__Supplied material__
──────────

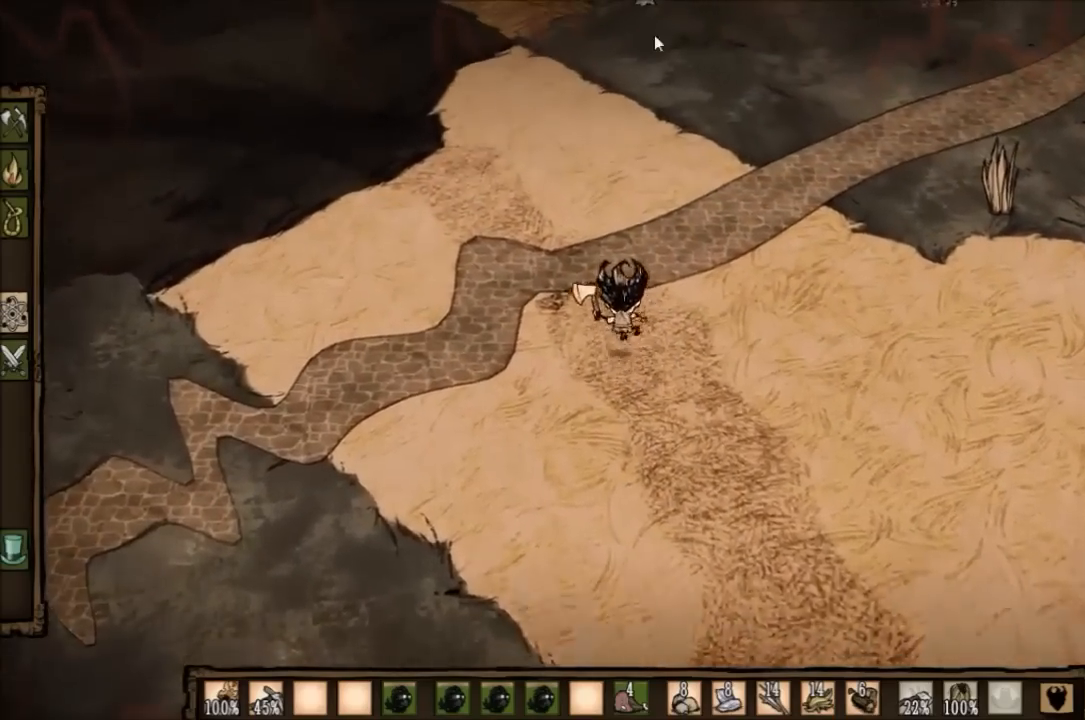
{"keys": [], "events": [[367, "q", "down"], [501, "q", "up"]]}
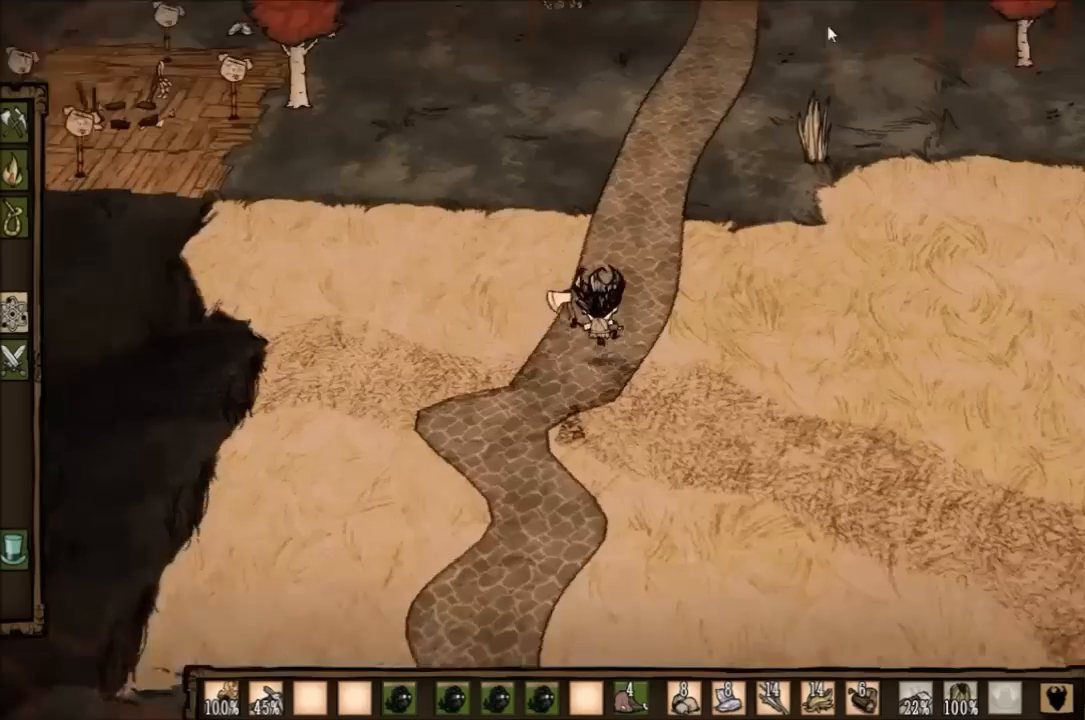
{"keys": [], "events": []}
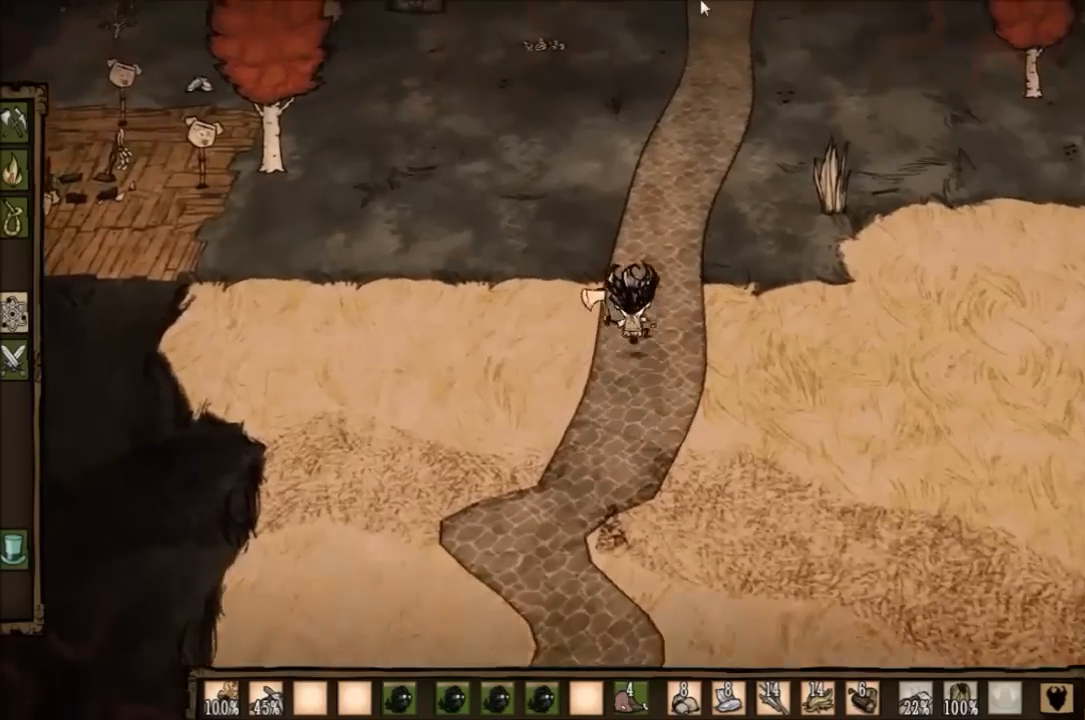
{"keys": [], "events": []}
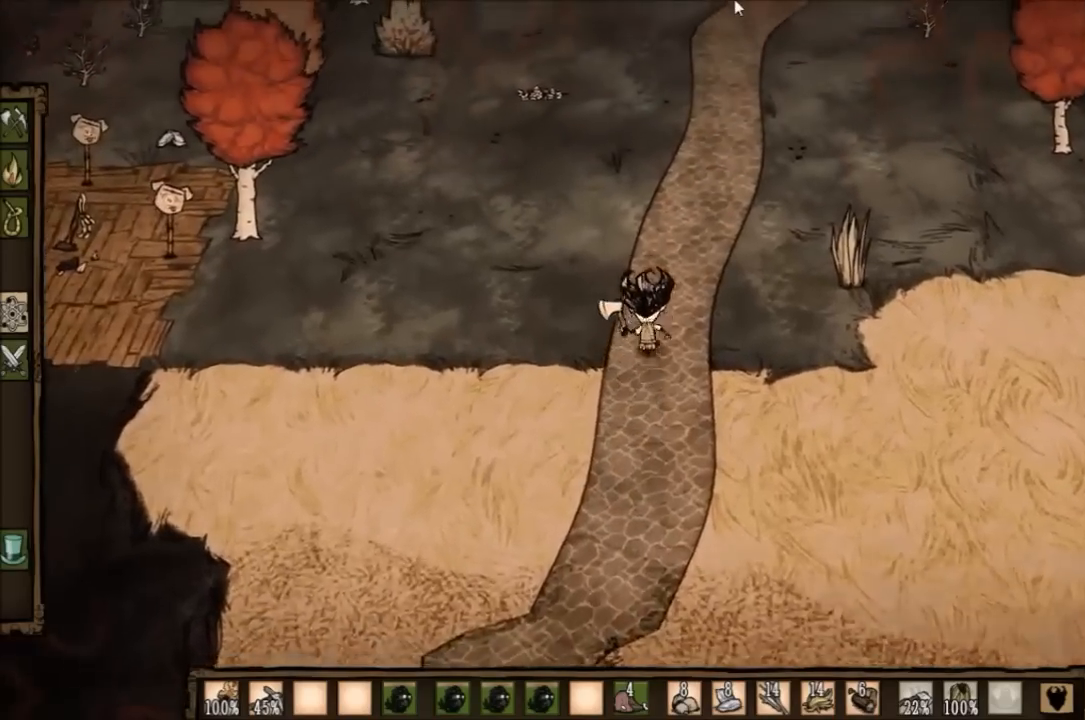
{"keys": [], "events": []}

──────────

__Problem statement__
Write out the whole listing exactly, and drop the pictures.

__Completed task__
{"keys": [], "events": [[367, "q", "down"], [501, "q", "up"]]}
{"keys": [], "events": []}
{"keys": [], "events": []}
{"keys": [], "events": []}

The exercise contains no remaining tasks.